If there is one thing that motherhood is teaching me, it is that time is precious. Each minute or hour I spent doing other things that take me away from kids is value time that could have been spent playing cars with JJ or snuggling with Moo. It's time in which I could miss out on an important milestone. And if there's anything that watching my Aunt G brave her health condition has taught me is that life itself is too precious to waste.
I admire Aunt G's no nonsense approach to life. She truly doesn't have time for bull and takes no shit from anybody. She's quiet and reserved but gives off this air that let's you know she's nothing to play with! I love how she's always been able to live her life doing what she wanted. She's not afraid to say no and not think twice about changing her answer no matter who it is or how much they nag.
She doesn't those people or situations that don't benefit her in some way (emotional, physical, etc) the time of day. And when she has something to say, she tells it like it is and to your face. Being back home has put a fire back under me to stay on track and live my life on my terms. I have only been given one life. Sadly, I've spent too much time already living the life that others have wanted for me because it benefited them.
I had my whole adult life planned out by the time I was 16. I knew what kind of career I wanted to have, the college I would attend and where I wanted to live. Somewhere between then and the present I allowed myself to get lost.

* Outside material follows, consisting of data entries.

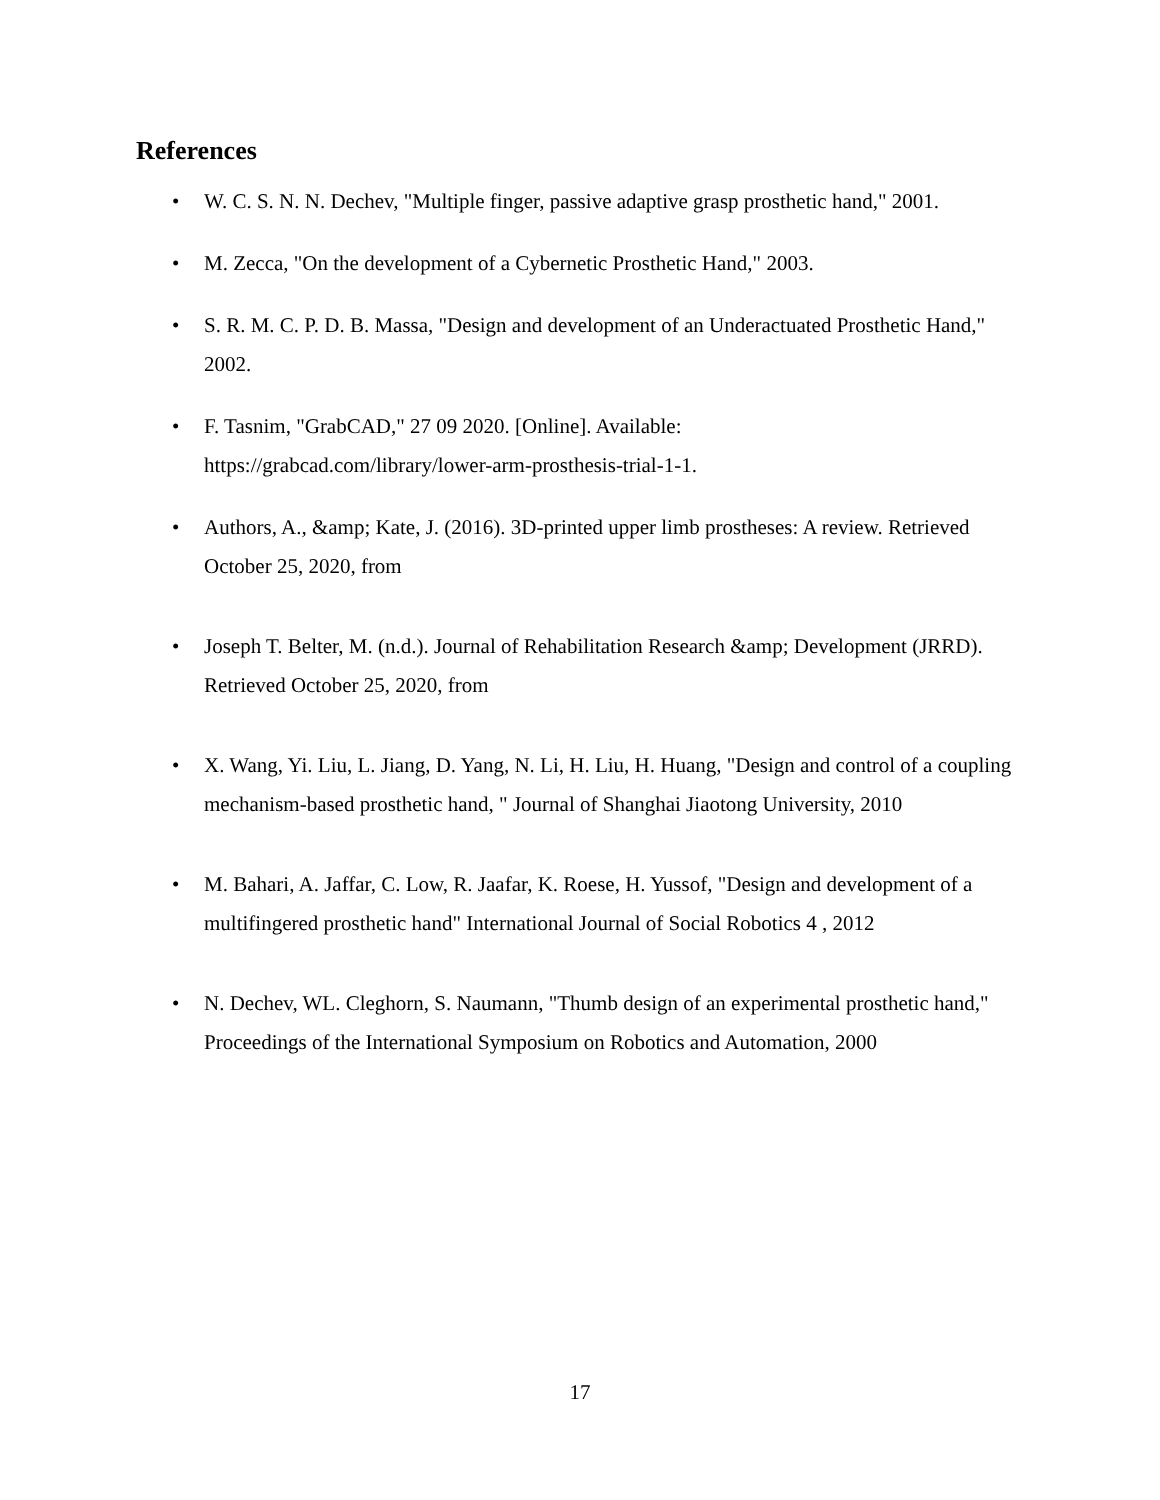References
• W. C. S. N. N. Dechev, "Multiple finger, passive adaptive grasp prosthetic hand," 2001.
• M. Zecca, "On the development of a Cybernetic Prosthetic Hand," 2003.
• S. R. M. C. P. D. B. Massa, "Design and development of an Underactuated Prosthetic Hand," 2002.
• F. Tasnim, "GrabCAD," 27 09 2020. [Online]. Available:
https://grabcad.com/library/lower-arm-prosthesis-trial-1-1.
• Authors, A., &amp; Kate, J. (2016). 3D-printed upper limb prostheses: A review. Retrieved October 25, 2020, from
• Joseph T. Belter, M. (n.d.). Journal of Rehabilitation Research &amp; Development (JRRD). Retrieved October 25, 2020, from
• X. Wang, Yi. Liu, L. Jiang, D. Yang, N. Li, H. Liu, H. Huang, "Design and control of a coupling mechanism-based prosthetic hand, " Journal of Shanghai Jiaotong University, 2010
• M. Bahari, A. Jaffar, C. Low, R. Jaafar, K. Roese, H. Yussof, "Design and development of a multifingered prosthetic hand" International Journal of Social Robotics 4 , 2012
• N. Dechev, WL. Cleghorn, S. Naumann, "Thumb design of an experimental prosthetic hand," Proceedings of the International Symposium on Robotics and Automation, 2000
17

I've found myself a few times along the way but in the end I've seemed to always get sidetracked by some scheme that pulls at my heartstrings. I put what I want on hold knowing that opportunities are probably once in a lifetime because of others.
And do you know how those people repay me? Some have acted like straight up asses, while others continue to be inconsiderate, unappreciative and nonsupportive. Well, it's time for me to start acting accordingly. I'm taking a page from my Aunt G and letting go of those situations and people who do not benefit me or my family.
I'm getting back in touch with the 16 year old me and the plans that I had made for my life. I'm saying no to things that aren't worth missing time with my kids. I'm rid of friends and family members who toxic and who only know me when they need something. I'm aligning myself with a new group of people. People who are about something and not just going along with the flow because it's the road most traveled.
I'm ready for change. I crave it. I desire it. I think about how different my life would be with it. I dream about it at night. It's just calling to me. And I think it's about damn time that I give in.
I took a leap starting this blog. I took a huge leap becoming a mommy. And I'm going to take another huge leap by falling back in love with myself and chasing after my dreams. I may have to leave a few people behind, but at this point I am okay with that. I know that anything and anyone that gets removed from life will be for a reason. It's lonely at the top except for those select few who stay loyal to you and God.
But the only thought that keeps going through my mind is that I'm ready to act accordingly and live MY life!